Available data START

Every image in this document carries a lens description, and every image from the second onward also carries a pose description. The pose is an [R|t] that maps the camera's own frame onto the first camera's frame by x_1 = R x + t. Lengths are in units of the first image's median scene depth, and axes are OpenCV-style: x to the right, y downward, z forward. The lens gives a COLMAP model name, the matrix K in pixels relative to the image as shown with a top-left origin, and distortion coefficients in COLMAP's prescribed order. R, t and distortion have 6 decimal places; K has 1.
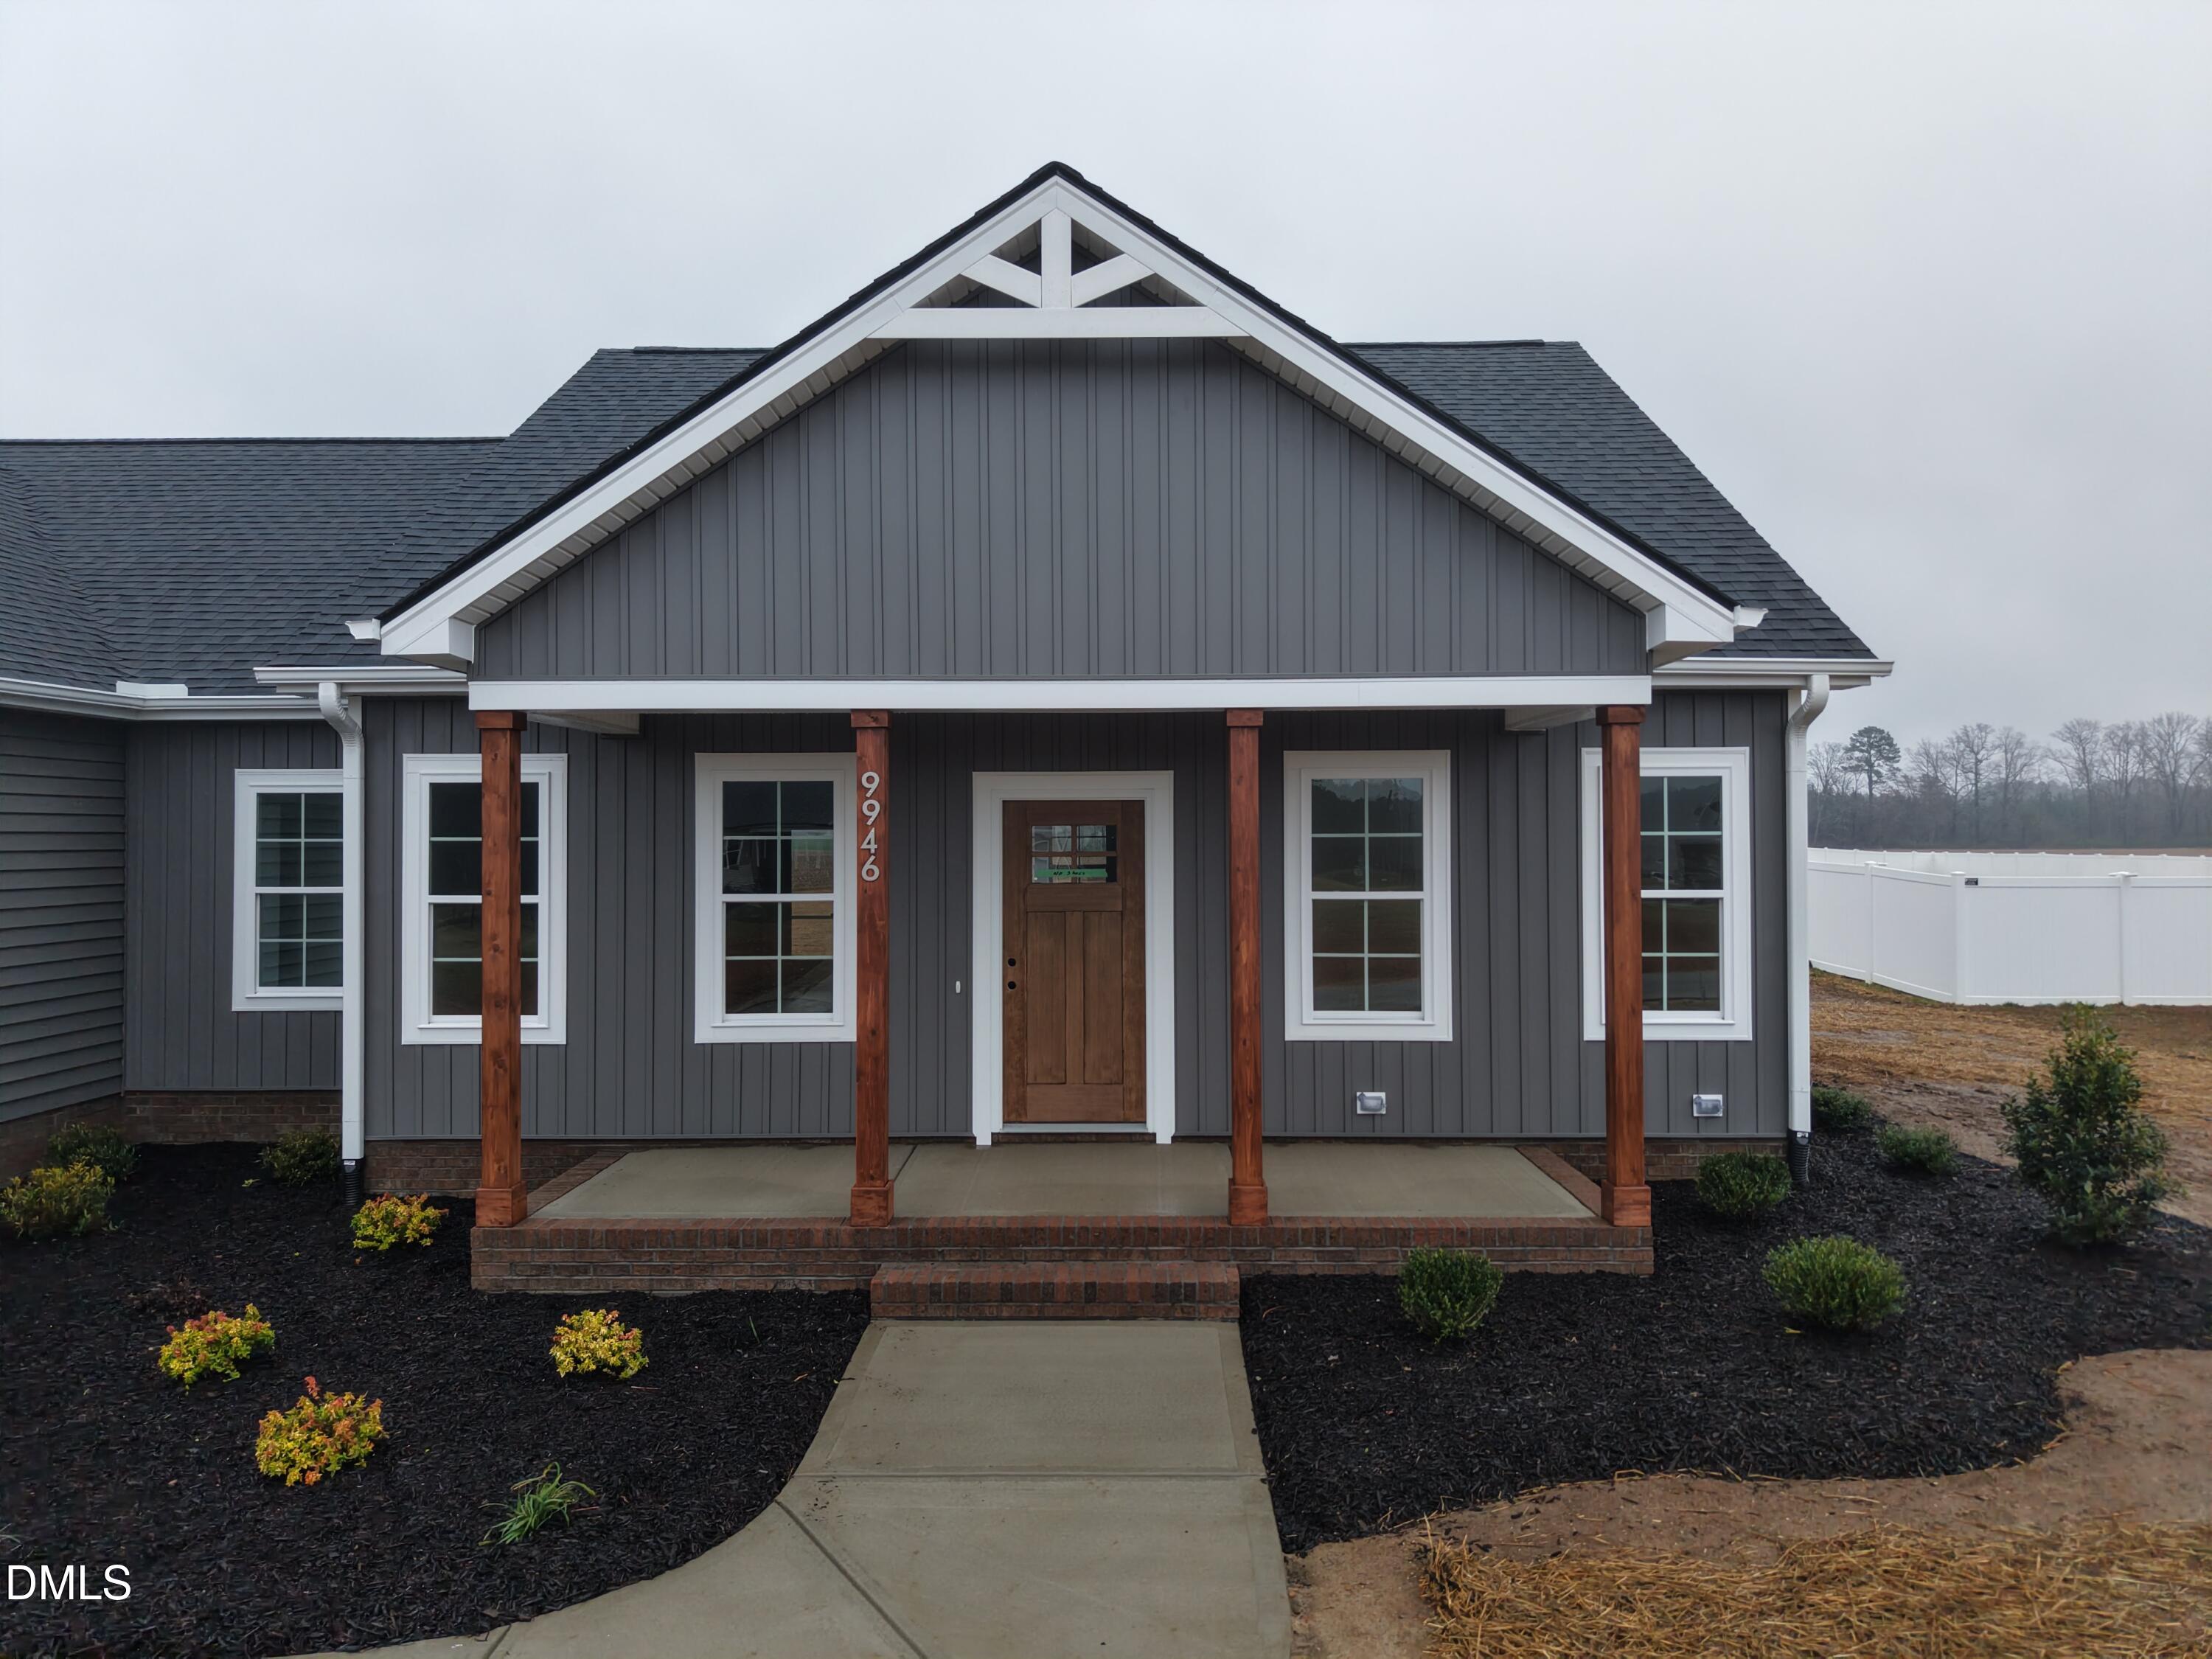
lens RADIAL K [[1441.0, 0, 1106.0], [0, 1441.0, 829.5], [0, 0, 1]] dist [0.050297, -0.062983]
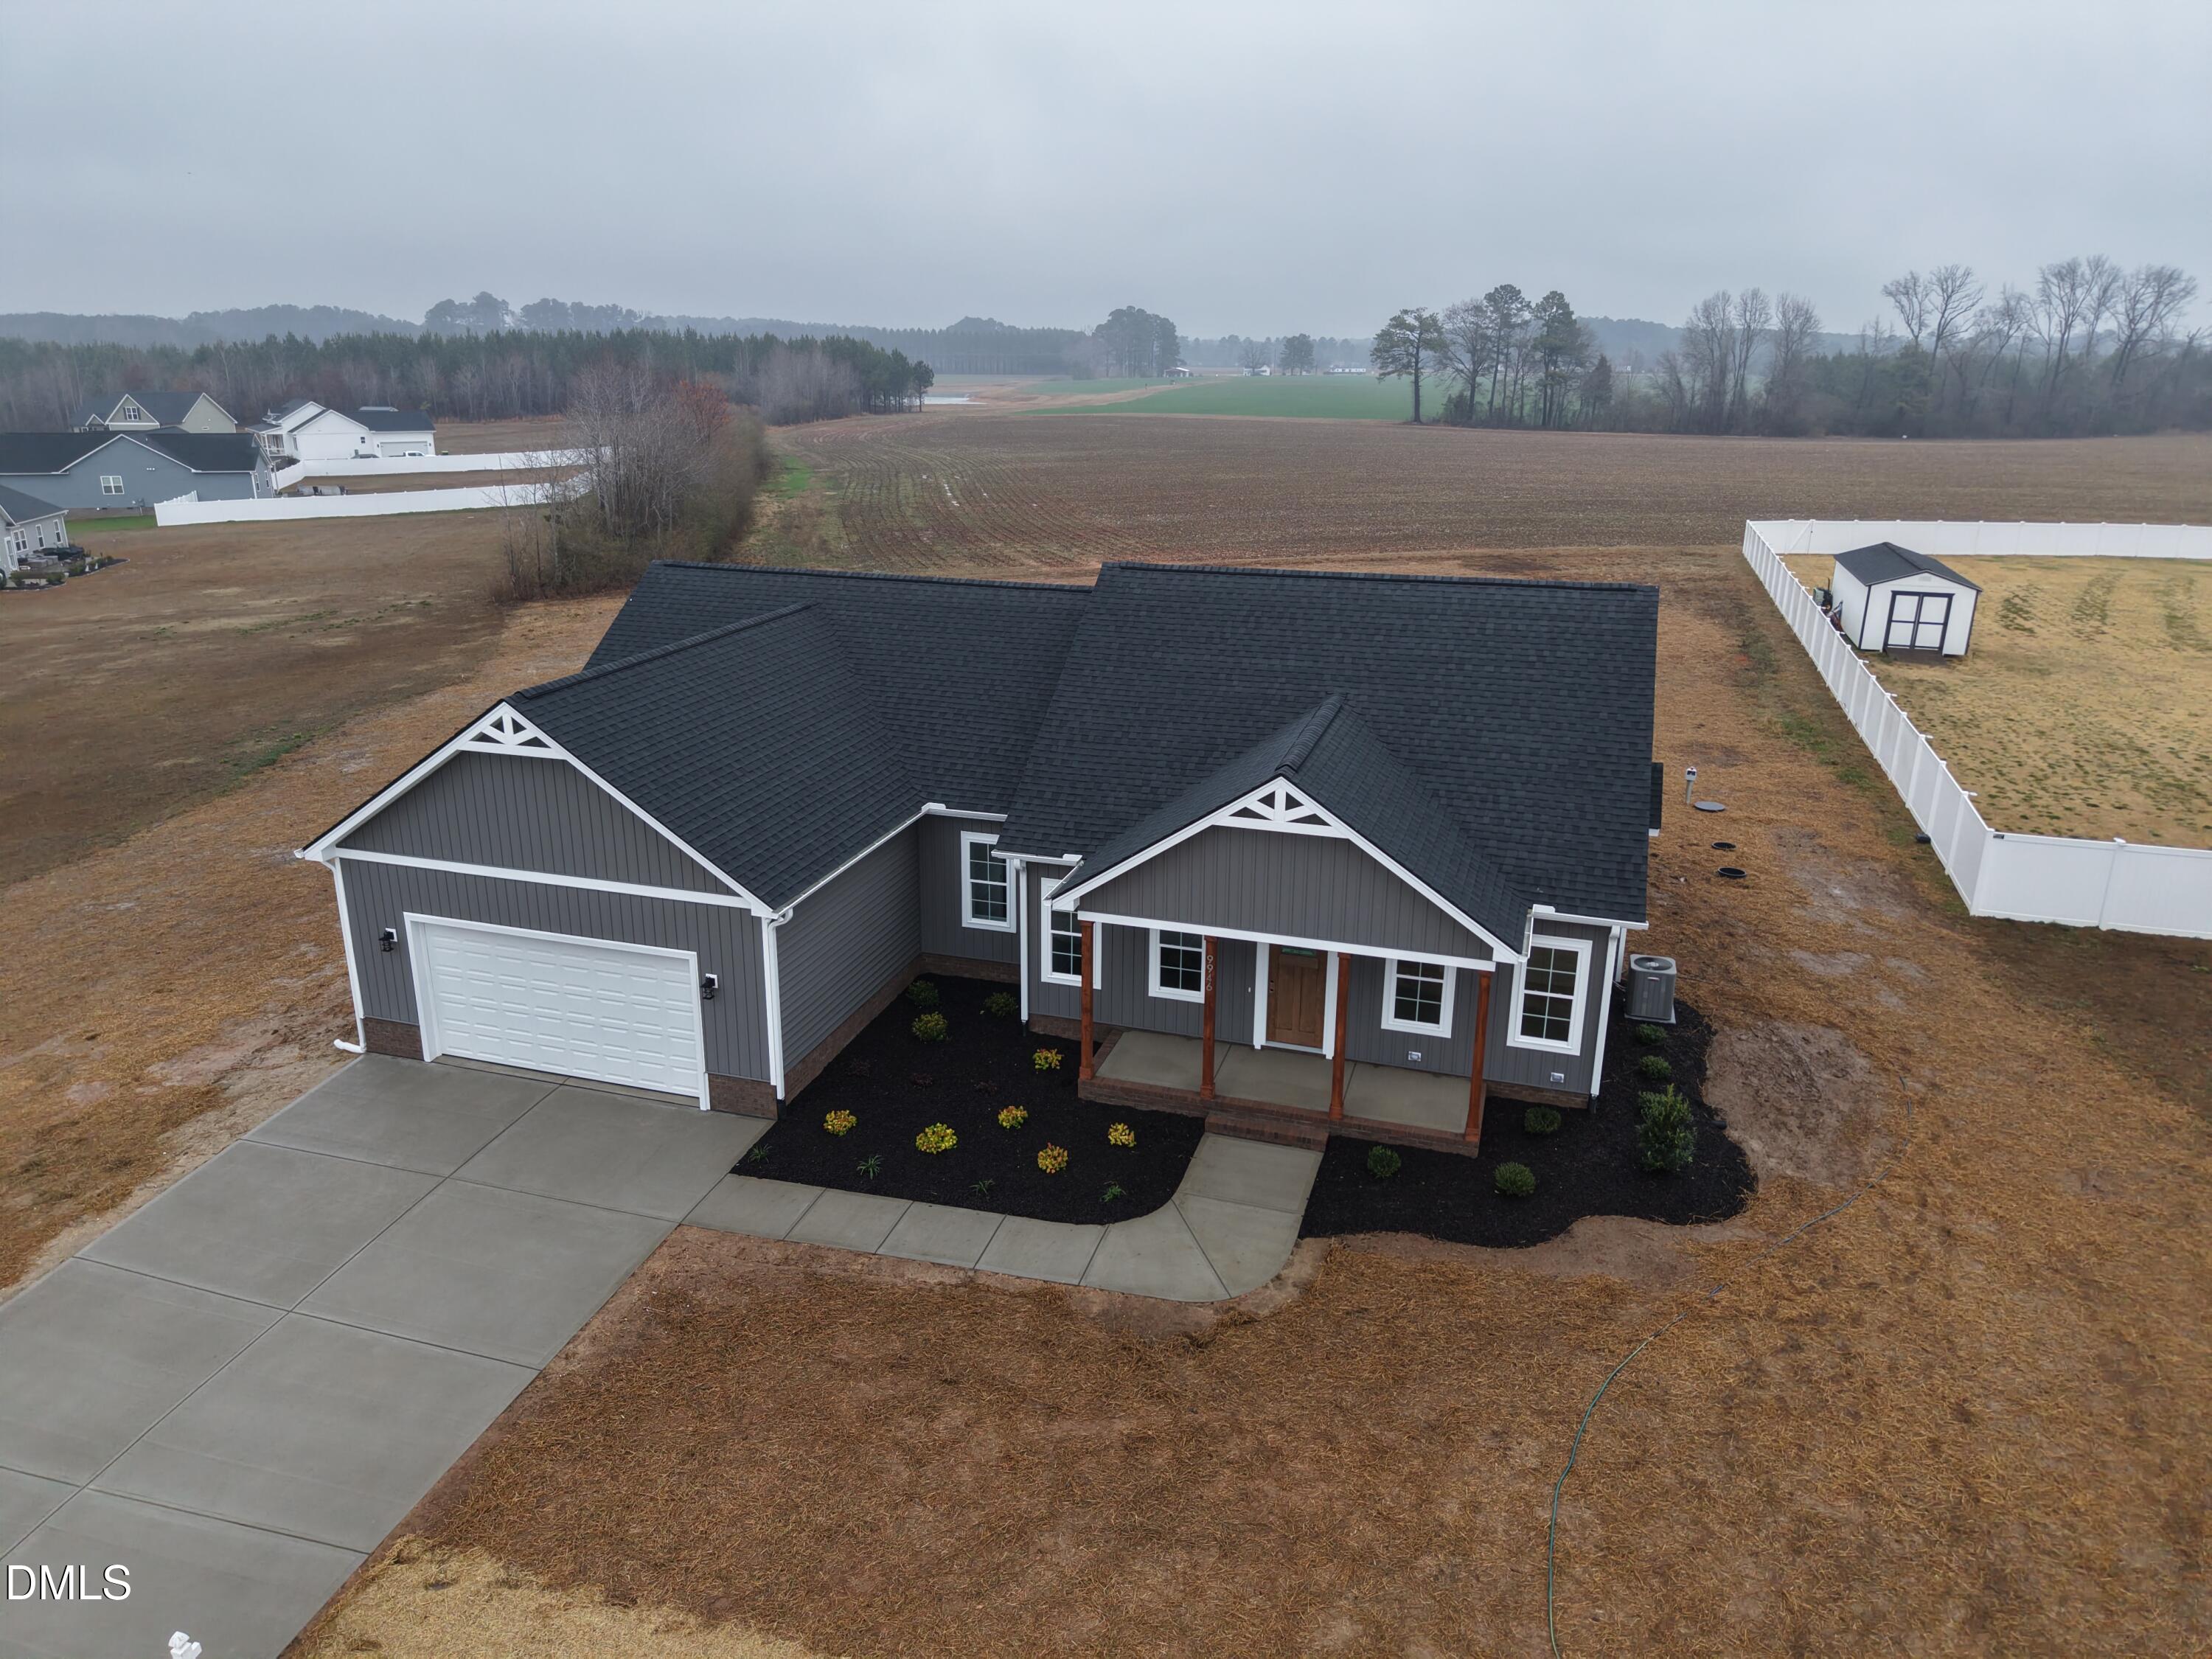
lens RADIAL K [[1441.0, 0, 1106.0], [0, 1441.0, 829.5], [0, 0, 1]] dist [0.050297, -0.062983]
pose [[0.956483, 0.098023, -0.274829, 0.391049], [-0.003867, 0.946059, 0.323972, -1.184057], [0.291761, -0.308811, 0.905268, -1.532774]]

Available data END

▶ About this exercise: Locate each line of the material above that contains the string "pose" and copy those lines out.

▶ Response box:
Every image in this document carries a lens description, and every image from the second onward also carries a pose description. The pose is an [R|t] that maps the camera's own frame onto the first camera's frame by x_1 = R x + t. Lengths are in units of the first image's median scene depth, and axes are OpenCV-style: x to the right, y downward, z forward. The lens gives a COLMAP model name, the matrix K in pixels relative to the image as shown with a top-left origin, and distortion coefficients in COLMAP's prescribed order. R, t and distortion have 6 decimal places; K has 1.
pose [[0.956483, 0.098023, -0.274829, 0.391049], [-0.003867, 0.946059, 0.323972, -1.184057], [0.291761, -0.308811, 0.905268, -1.532774]]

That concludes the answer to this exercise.